Parallel Prediction
Overview
Tutorial: 20 Minutes
- Objectives:
Learn how to do parallel prediction in Dask.
ParallelPostFit in Dask-ML wraps around a scikit-learn model, enabling parallel prediction and transformation operations. While the model’s training step remains on a single machine, the predict and transform methods are executed in parallel using Dask, which is especially useful for large datasets that exceed a single machine’s memory.
Here we a first generate a small training data
1from sklearn.ensemble import GradientBoostingClassifier
2import sklearn.datasets
3import dask_ml.datasets
4from dask_ml.wrappers import ParallelPostFit
5
6X, y = sklearn.datasets.make_classification(n_samples=1000, random_state=0)

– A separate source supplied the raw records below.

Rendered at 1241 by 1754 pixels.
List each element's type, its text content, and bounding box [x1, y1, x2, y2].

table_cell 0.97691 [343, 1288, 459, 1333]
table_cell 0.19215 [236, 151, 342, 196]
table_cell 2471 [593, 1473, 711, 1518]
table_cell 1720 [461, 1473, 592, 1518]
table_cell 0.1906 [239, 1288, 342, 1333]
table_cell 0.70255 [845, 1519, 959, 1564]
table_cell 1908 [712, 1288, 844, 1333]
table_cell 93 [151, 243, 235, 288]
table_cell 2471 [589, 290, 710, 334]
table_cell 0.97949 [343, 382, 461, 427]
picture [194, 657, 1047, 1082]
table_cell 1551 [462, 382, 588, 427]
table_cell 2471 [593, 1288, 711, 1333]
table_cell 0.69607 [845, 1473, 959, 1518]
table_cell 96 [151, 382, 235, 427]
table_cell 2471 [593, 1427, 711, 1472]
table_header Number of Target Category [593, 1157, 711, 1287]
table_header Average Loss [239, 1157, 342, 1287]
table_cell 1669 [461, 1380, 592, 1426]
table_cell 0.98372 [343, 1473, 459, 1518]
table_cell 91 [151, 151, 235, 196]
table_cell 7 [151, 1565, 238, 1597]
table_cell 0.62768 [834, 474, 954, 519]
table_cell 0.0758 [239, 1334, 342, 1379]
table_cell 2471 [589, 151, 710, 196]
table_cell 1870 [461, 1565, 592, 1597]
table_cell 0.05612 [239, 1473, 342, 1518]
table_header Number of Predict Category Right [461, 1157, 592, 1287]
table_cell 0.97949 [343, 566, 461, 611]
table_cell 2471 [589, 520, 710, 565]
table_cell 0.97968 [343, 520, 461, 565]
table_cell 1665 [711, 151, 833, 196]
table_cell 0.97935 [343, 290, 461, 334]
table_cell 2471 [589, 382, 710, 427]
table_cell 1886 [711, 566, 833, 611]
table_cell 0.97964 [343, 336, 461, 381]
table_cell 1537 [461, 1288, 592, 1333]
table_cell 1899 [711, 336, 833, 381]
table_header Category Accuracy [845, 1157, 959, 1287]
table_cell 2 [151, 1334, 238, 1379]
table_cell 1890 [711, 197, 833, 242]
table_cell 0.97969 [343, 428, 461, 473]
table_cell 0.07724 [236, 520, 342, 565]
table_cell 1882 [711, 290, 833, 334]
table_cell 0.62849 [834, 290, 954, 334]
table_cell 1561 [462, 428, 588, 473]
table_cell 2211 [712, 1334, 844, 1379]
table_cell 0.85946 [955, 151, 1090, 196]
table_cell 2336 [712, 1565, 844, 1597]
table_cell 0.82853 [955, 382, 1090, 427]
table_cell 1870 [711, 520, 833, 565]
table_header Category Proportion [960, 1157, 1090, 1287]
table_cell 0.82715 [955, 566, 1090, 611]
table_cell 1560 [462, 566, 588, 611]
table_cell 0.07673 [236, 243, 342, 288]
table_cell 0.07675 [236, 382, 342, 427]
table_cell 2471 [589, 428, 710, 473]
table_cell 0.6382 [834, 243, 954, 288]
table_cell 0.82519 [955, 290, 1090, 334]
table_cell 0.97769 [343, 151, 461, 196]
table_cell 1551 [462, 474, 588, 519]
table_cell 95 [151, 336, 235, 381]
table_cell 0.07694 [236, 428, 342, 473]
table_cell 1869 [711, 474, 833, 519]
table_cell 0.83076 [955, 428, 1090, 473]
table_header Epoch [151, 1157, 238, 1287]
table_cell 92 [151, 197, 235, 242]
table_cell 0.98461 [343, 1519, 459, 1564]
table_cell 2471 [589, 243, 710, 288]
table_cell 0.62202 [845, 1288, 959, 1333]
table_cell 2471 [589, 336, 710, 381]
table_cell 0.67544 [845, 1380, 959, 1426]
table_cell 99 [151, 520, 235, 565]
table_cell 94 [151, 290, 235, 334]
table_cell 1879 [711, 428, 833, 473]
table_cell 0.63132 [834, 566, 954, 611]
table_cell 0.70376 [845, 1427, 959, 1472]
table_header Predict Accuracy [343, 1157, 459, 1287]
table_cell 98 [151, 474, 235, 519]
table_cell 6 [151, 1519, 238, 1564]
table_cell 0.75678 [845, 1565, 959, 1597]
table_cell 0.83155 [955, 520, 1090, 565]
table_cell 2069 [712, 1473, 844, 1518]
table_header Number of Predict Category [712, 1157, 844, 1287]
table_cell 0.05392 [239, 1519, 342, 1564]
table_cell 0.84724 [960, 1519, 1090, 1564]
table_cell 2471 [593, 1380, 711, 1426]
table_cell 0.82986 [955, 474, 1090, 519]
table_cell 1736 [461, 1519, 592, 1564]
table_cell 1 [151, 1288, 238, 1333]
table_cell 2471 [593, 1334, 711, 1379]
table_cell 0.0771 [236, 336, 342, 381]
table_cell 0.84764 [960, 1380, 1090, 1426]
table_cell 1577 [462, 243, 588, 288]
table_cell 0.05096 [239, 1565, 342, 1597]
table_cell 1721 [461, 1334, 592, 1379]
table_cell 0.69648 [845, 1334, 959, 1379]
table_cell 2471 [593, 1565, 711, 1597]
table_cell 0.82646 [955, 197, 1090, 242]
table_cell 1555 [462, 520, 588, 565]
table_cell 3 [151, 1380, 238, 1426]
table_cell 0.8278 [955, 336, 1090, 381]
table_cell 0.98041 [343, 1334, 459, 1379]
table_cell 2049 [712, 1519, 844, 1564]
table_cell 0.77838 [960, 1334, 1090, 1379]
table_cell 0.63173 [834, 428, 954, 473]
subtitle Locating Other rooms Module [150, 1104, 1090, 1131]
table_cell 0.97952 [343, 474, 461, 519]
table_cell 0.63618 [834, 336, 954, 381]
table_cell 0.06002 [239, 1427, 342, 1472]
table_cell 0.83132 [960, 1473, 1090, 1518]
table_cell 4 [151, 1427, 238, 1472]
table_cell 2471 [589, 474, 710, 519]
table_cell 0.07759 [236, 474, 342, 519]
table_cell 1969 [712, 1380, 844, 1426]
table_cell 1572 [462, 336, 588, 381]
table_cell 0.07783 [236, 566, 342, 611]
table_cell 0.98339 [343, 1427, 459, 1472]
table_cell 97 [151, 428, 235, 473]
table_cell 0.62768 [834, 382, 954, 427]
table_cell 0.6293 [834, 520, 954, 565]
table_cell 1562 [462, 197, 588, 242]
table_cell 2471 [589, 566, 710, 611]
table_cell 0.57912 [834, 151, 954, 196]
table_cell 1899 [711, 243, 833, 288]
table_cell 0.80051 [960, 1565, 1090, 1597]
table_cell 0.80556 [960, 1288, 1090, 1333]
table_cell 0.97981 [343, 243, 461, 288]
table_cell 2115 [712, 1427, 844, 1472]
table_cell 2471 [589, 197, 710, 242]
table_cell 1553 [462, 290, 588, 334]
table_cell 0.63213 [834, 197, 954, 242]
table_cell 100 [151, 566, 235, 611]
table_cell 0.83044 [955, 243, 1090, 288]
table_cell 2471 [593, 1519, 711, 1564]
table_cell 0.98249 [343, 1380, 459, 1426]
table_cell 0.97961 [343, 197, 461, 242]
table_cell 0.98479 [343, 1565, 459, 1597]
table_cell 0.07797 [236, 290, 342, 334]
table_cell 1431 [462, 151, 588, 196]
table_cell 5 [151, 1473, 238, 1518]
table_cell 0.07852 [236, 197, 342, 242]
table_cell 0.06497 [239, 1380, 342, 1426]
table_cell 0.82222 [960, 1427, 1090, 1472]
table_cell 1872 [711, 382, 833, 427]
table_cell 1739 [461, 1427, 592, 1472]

and then wrap the GradientBoostingClassifier model using ParallelPostFit.
1clf = ParallelPostFit(estimator=GradientBoostingClassifier())
2clf.fit(X, y)
The training occurs on a single node, while the prediction is distributed across the cluster, returning a Dask array.
1X_big, _ = dask_ml.datasets.make_classification(n_samples=100000, chunks=10000, random_state=0)
2clf.predict(X_big)
Key Points
ParallelPostFit can be used to parallelize prediction across a cluster.